Based on the investigative non-fiction books A Beautiful Child and the sequel Finding Sharon by Matt Birkbeck, Girl in the Picture is not an easy watch. There are multiple atrocities here, from state-run agencies to negligent parents; you can point the finger at anyone. However, the person behind it all was Franklin Floyd, Clarence’s real name. He is on death row and has a rap sheet of assault, child abuse, and rape, including sexual assaults on children. Yet, the title comes from the film’s poster, where Birkbeck uncovered a photo of Franklin taking a family photo of a very unhappy little girl.

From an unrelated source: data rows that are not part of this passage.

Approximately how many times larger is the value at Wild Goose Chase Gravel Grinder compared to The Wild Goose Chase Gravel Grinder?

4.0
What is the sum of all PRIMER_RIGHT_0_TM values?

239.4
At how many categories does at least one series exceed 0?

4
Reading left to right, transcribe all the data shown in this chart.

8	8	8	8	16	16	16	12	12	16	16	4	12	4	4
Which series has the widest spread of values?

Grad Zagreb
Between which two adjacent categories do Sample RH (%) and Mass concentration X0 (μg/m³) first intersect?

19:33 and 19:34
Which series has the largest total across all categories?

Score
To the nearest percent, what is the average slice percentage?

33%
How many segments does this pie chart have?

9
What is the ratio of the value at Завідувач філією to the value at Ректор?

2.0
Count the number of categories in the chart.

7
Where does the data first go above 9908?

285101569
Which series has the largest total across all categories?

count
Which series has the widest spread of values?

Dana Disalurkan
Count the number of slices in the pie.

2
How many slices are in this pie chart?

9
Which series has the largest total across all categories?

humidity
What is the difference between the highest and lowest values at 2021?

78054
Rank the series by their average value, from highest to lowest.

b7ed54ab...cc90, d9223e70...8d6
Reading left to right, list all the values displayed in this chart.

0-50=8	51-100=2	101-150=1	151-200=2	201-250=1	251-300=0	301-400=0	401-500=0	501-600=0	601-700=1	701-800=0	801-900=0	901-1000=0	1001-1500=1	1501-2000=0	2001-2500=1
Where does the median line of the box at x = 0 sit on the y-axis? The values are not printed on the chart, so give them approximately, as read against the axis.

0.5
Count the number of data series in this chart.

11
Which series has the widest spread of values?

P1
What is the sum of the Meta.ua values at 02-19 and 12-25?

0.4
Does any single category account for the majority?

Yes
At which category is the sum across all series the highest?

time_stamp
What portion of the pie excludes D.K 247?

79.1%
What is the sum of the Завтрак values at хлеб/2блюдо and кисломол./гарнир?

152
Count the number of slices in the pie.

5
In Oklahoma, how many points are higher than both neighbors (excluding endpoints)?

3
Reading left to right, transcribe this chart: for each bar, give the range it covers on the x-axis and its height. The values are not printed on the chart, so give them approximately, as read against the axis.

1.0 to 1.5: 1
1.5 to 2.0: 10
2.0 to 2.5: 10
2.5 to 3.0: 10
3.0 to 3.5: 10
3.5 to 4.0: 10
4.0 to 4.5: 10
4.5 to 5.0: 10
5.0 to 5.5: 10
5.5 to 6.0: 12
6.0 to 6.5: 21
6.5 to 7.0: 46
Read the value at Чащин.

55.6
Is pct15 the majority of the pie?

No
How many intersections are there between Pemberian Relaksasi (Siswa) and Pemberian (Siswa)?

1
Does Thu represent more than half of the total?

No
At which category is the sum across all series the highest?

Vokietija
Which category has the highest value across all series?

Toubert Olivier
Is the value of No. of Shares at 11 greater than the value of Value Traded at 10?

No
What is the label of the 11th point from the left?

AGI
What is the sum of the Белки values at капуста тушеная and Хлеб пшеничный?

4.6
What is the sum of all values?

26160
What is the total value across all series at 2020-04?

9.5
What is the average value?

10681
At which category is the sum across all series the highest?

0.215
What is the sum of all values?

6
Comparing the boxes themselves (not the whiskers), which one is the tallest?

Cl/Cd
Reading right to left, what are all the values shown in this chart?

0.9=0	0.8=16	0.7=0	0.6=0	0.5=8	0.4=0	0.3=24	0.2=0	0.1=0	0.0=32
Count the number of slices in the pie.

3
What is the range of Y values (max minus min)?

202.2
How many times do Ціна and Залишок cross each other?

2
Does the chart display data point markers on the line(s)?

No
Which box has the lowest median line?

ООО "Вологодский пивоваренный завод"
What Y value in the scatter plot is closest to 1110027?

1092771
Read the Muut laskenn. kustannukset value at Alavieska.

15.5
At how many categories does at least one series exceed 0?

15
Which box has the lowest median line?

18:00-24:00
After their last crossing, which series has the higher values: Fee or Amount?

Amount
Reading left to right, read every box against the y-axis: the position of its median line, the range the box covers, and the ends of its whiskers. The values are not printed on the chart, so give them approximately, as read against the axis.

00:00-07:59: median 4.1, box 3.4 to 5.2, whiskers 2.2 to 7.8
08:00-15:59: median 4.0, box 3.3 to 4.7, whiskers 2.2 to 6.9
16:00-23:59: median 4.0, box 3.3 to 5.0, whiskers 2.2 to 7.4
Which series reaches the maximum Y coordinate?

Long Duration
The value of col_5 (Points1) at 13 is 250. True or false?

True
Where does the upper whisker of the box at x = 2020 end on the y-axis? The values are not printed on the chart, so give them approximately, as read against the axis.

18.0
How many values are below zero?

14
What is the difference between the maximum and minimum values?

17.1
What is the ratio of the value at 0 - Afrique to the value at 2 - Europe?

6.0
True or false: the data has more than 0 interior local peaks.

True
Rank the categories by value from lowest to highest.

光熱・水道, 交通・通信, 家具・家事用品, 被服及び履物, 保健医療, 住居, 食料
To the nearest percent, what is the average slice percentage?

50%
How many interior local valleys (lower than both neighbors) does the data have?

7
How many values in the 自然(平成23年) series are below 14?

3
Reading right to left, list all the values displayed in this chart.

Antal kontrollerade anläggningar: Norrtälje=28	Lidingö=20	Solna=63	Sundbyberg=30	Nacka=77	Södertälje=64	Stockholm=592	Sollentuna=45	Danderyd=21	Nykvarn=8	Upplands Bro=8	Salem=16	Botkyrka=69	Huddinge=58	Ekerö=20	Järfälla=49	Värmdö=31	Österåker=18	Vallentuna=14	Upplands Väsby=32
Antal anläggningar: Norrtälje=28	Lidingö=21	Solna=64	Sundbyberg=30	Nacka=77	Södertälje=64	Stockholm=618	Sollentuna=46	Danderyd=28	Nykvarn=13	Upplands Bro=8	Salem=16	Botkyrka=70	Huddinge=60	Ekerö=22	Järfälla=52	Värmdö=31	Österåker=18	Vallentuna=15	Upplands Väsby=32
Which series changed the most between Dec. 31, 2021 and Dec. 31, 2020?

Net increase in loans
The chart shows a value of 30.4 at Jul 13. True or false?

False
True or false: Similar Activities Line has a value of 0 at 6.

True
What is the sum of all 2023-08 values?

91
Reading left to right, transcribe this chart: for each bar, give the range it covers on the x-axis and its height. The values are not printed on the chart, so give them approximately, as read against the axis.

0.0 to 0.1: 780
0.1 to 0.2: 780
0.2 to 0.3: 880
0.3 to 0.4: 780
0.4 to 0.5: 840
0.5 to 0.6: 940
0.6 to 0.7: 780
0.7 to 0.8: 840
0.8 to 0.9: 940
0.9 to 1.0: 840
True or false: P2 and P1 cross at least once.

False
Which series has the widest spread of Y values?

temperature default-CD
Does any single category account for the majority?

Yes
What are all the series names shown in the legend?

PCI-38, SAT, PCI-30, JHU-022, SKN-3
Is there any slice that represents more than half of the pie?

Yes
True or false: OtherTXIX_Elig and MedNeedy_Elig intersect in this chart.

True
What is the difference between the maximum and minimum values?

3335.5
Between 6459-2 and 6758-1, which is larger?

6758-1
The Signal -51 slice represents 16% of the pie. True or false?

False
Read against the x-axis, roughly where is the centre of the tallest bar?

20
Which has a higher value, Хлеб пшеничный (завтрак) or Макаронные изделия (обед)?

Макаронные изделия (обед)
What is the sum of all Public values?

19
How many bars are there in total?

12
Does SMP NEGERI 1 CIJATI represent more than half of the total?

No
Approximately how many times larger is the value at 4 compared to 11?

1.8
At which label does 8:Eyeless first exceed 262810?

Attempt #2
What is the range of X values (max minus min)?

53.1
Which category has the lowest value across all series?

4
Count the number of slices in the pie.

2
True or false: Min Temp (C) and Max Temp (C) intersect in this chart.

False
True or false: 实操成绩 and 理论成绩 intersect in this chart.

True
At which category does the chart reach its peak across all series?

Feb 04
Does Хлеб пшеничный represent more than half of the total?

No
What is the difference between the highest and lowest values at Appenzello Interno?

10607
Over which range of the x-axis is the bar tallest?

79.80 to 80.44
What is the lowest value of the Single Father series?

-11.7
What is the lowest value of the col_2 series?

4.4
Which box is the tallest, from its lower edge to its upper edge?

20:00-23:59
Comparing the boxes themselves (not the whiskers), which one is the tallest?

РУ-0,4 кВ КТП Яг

If Michal was not his son, then who was the father? Why the tremendous age gap between Franklin and Sharon? Why do both have multiple identities? And most importantly, what does Girl in the Picture have to do with any of it? Borgman’s film toggles back and forth between timelines so quickly that it can give the viewer whiplash. However, the narrative comes together nicely where most of the facts make sense, even if the result is disturbing and makes your stomach queasy.
Why should you watch Girl in the Picture? Primarily since the subject deals with child endangerment and the things that happen to women that have to do with sexual assault, domestic abuse, and sex trafficking? For one, it is not sensationalized, and thankfully pictures and descriptions of disturbing acts are kept to a minimum. The calamity of the case has enough mystery to keep the viewer interested, despite the hard-to-digest facts. It also highlights issues with macrosystem failures in social welfare agencies. In addition to the continued lack of system-wide malfeasance when crimes against women and children fall along the cracks. I also appreciate how Borgman did not attempt to stretch the story out over a four-part series, even though there seems to be enough material to justify the thought.
Girl in the Picture will satisfy true crime film and series fans alike. However, this time, the victim’s tragedy and despair are more haunting than most.